→ **Task to carry out**:
Restate every line of the material below word for word, skipping the images.

════════════════════

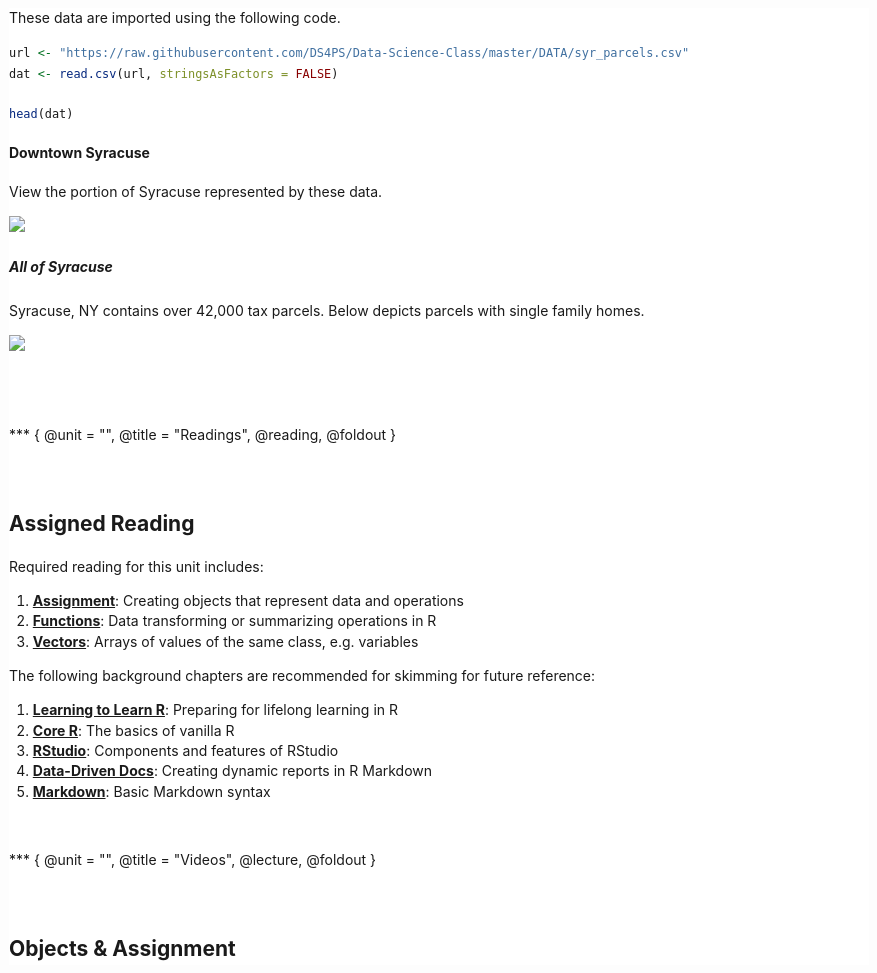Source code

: These data are imported using the following code.

```r
url <- "https://raw.githubusercontent.com/DS4PS/Data-Science-Class/master/DATA/syr_parcels.csv"
dat <- read.csv(url, stringsAsFactors = FALSE)

head(dat)
```

#### Downtown Syracuse

View the portion of Syracuse represented by these data.

![](https://github.com/DS4PS/dp4ss-textbook/blob/master/figures/downtown-syr.png?raw=true)

##### All of Syracuse

Syracuse, NY contains over 42,000 tax parcels.  Below depicts parcels with single family homes.

![](https://github.com/DS4PS/dp4ss-textbook/blob/master/figures/syracus-parcels.png?raw=true)

<br>
<br>

*** { @unit = "", @title = "Readings", @reading, @foldout  }

<br>

## Assigned Reading

Required reading for this unit includes:

1. **[Assignment](http://ds4ps.org/dp4ss-textbook/ch-033-calculator.html)**: Creating objects that represent data and operations
2. **[Functions](http://ds4ps.org/dp4ss-textbook/ch-040-functions.html)**: Data transforming or summarizing operations in R
3. **[Vectors](http://ds4ps.org/dp4ss-textbook/ch-050-vectors.html)**: Arrays of values of the same class, e.g. variables

The following background chapters are recommended for skimming for future reference:

1. **[Learning to Learn R](http://ds4ps.org/dp4ss-textbook/ch-032-learning_r.html)**: Preparing for lifelong learning in R
2. **[Core R](http://ds4ps.org/dp4ss-textbook/ch-010-core-r.html)**: The basics of vanilla R
3. **[RStudio](http://ds4ps.org/dp4ss-textbook/ch-020-rstudio.html)**: Components and features of RStudio
4. **[Data-Driven Docs](http://ds4ps.org/dp4ss-textbook/ch-030-data-driven-docs.html)**: Creating dynamic reports in R Markdown
5. **[Markdown](http://ds4ps.org/dp4ss-textbook/ch-031-markdown.html)**: Basic Markdown syntax

<br>

*** { @unit = "", @title = "Videos", @lecture, @foldout }

<br>

## Objects & Assignment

════════════════════

→ **Worked solution**:
Source code

: These data are imported using the following code.

```r
url <- "https://raw.githubusercontent.com/DS4PS/Data-Science-Class/master/DATA/syr_parcels.csv"
dat <- read.csv(url, stringsAsFactors = FALSE)

head(dat)
```

#### Downtown Syracuse

View the portion of Syracuse represented by these data.

![](https://github.com/DS4PS/dp4ss-textbook/blob/master/figures/downtown-syr.png?raw=true)

##### All of Syracuse

Syracuse, NY contains over 42,000 tax parcels.  Below depicts parcels with single family homes.

![](https://github.com/DS4PS/dp4ss-textbook/blob/master/figures/syracus-parcels.png?raw=true)

<br>
<br>

*** { @unit = "", @title = "Readings", @reading, @foldout  }

<br>

## Assigned Reading

Required reading for this unit includes:

1. **[Assignment](http://ds4ps.org/dp4ss-textbook/ch-033-calculator.html)**: Creating objects that represent data and operations
2. **[Functions](http://ds4ps.org/dp4ss-textbook/ch-040-functions.html)**: Data transforming or summarizing operations in R
3. **[Vectors](http://ds4ps.org/dp4ss-textbook/ch-050-vectors.html)**: Arrays of values of the same class, e.g. variables

The following background chapters are recommended for skimming for future reference:

1. **[Learning to Learn R](http://ds4ps.org/dp4ss-textbook/ch-032-learning_r.html)**: Preparing for lifelong learning in R
2. **[Core R](http://ds4ps.org/dp4ss-textbook/ch-010-core-r.html)**: The basics of vanilla R
3. **[RStudio](http://ds4ps.org/dp4ss-textbook/ch-020-rstudio.html)**: Components and features of RStudio
4. **[Data-Driven Docs](http://ds4ps.org/dp4ss-textbook/ch-030-data-driven-docs.html)**: Creating dynamic reports in R Markdown
5. **[Markdown](http://ds4ps.org/dp4ss-textbook/ch-031-markdown.html)**: Basic Markdown syntax

<br>

*** { @unit = "", @title = "Videos", @lecture, @foldout }

<br>

## Objects & Assignment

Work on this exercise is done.